# [Exercise aim]
Please pick out and copy every line of the data below that contains the word "from". Match case exactly.

# [Record excerpts]
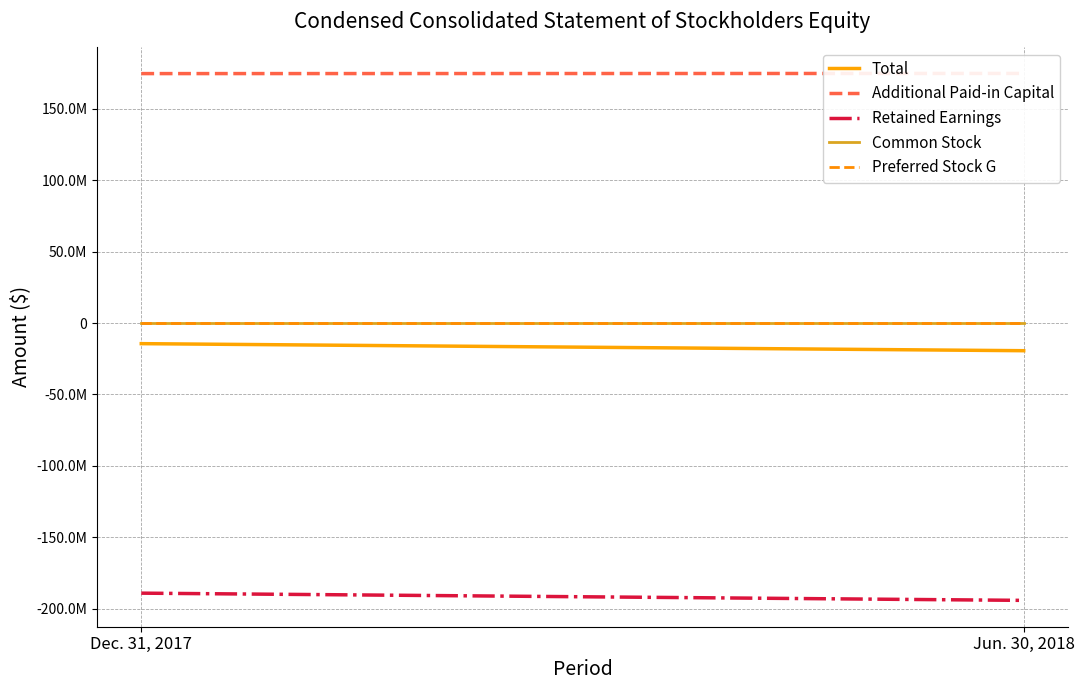

Which has a higher value, Jun. 30, 2018 or Dec. 31, 2017?

Dec. 31, 2017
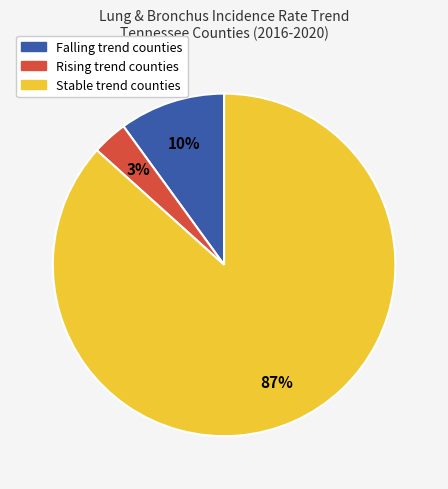

Between Stable trend counties and Rising trend counties, which is larger?

Stable trend counties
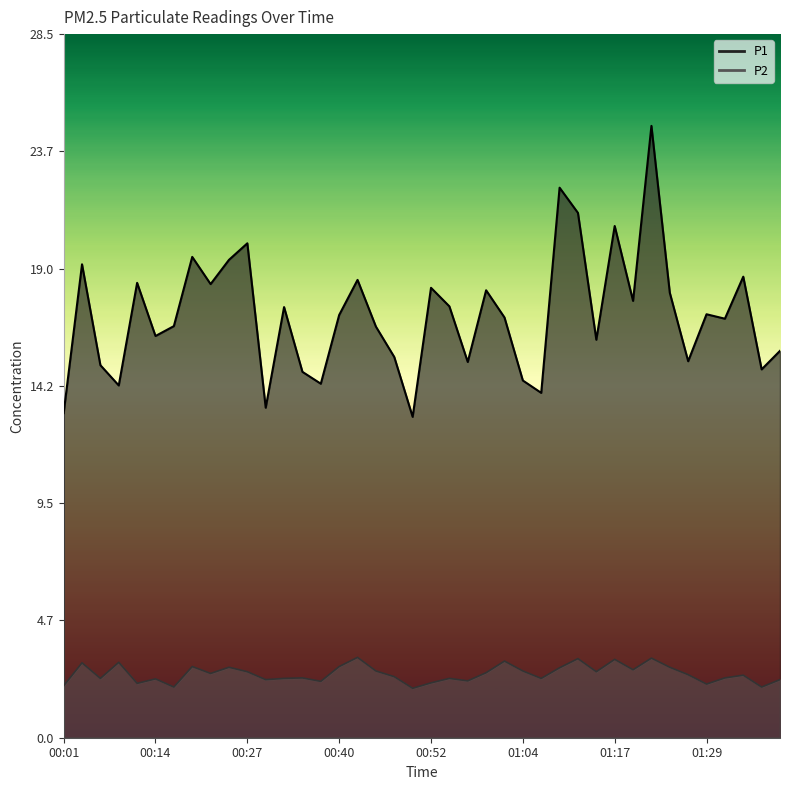

True or false: P1 and P2 intersect in this chart.

False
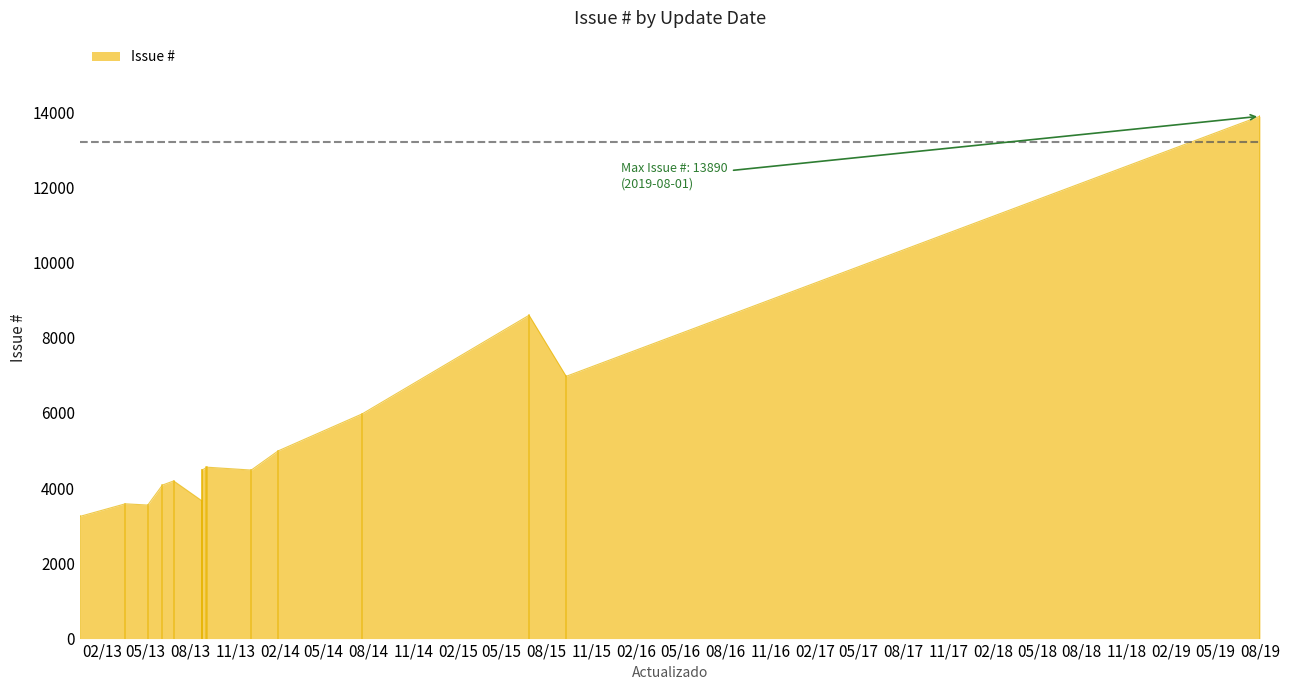

What is the change in value from 2019-08-01 to 2013-06-28?

-9698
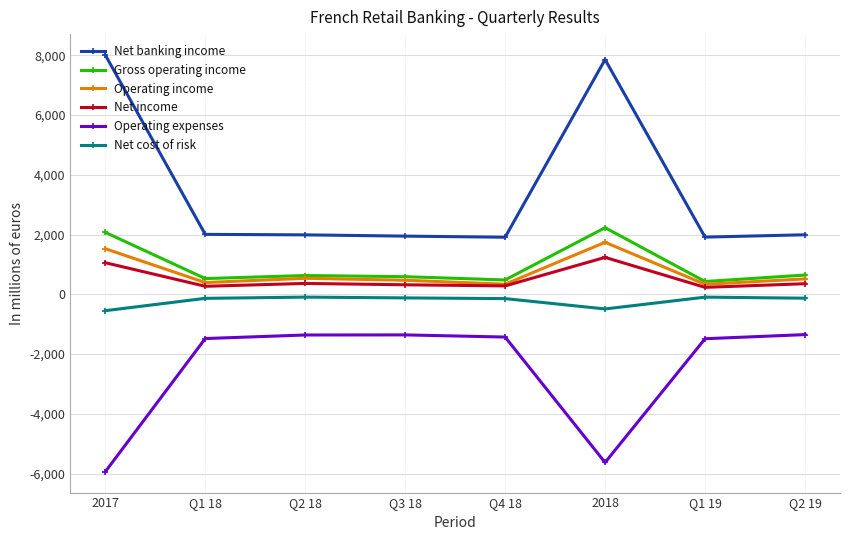

What is the difference between the second highest and minimum values in the Net cost of risk series?

453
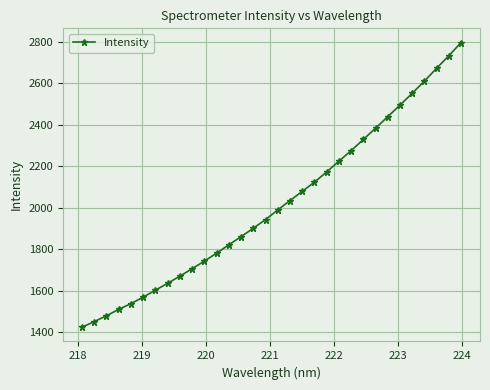

How many lines are shown in the chart?

1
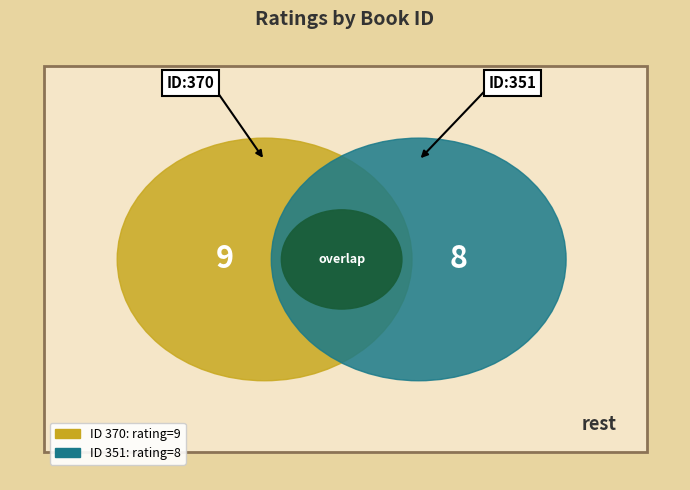

Rank the categories by value from highest to lowest.

370, 351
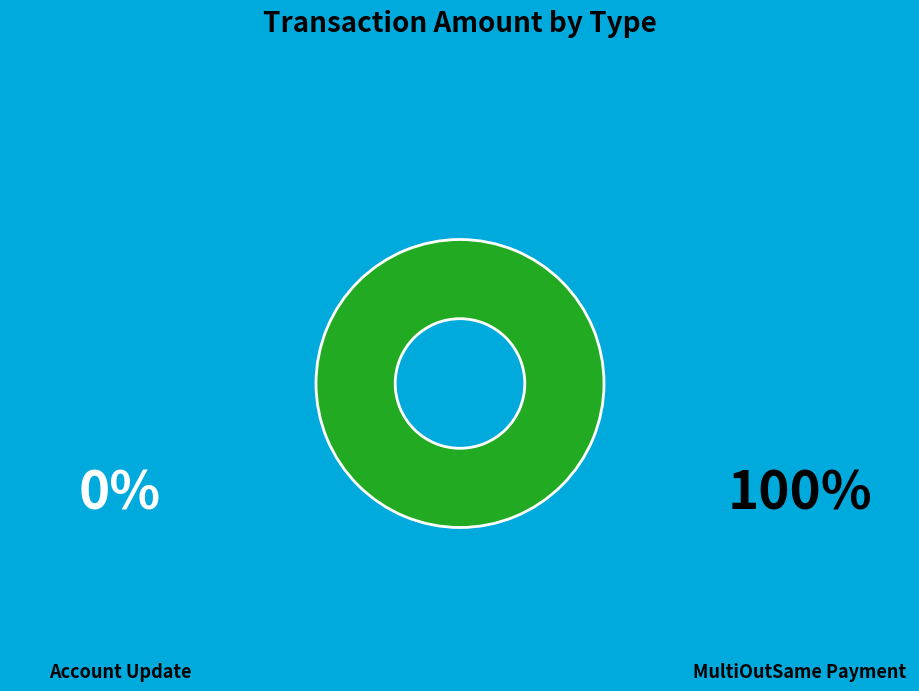

How many slices are in this pie chart?

2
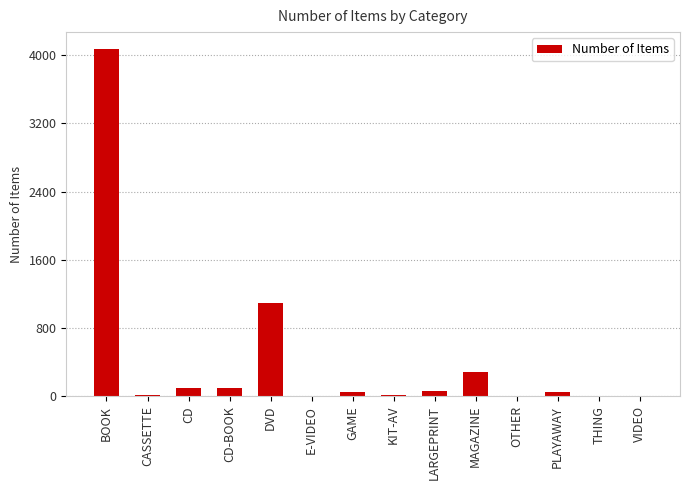

What is the sum of the values at DVD and E-VIDEO?

1092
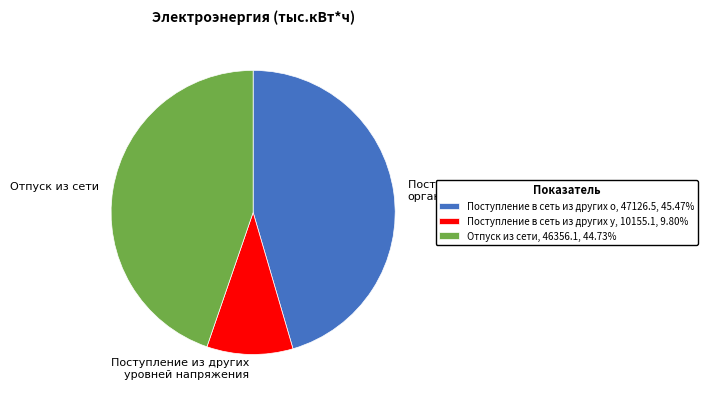

Does Поступление в сеть из других о, 47126.5, 45.47% account for over 50% of the chart?

No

# [Solution]
What is the change in value from 2019-08-01 to 2013-06-28?
Rank the categories by value from highest to lowest.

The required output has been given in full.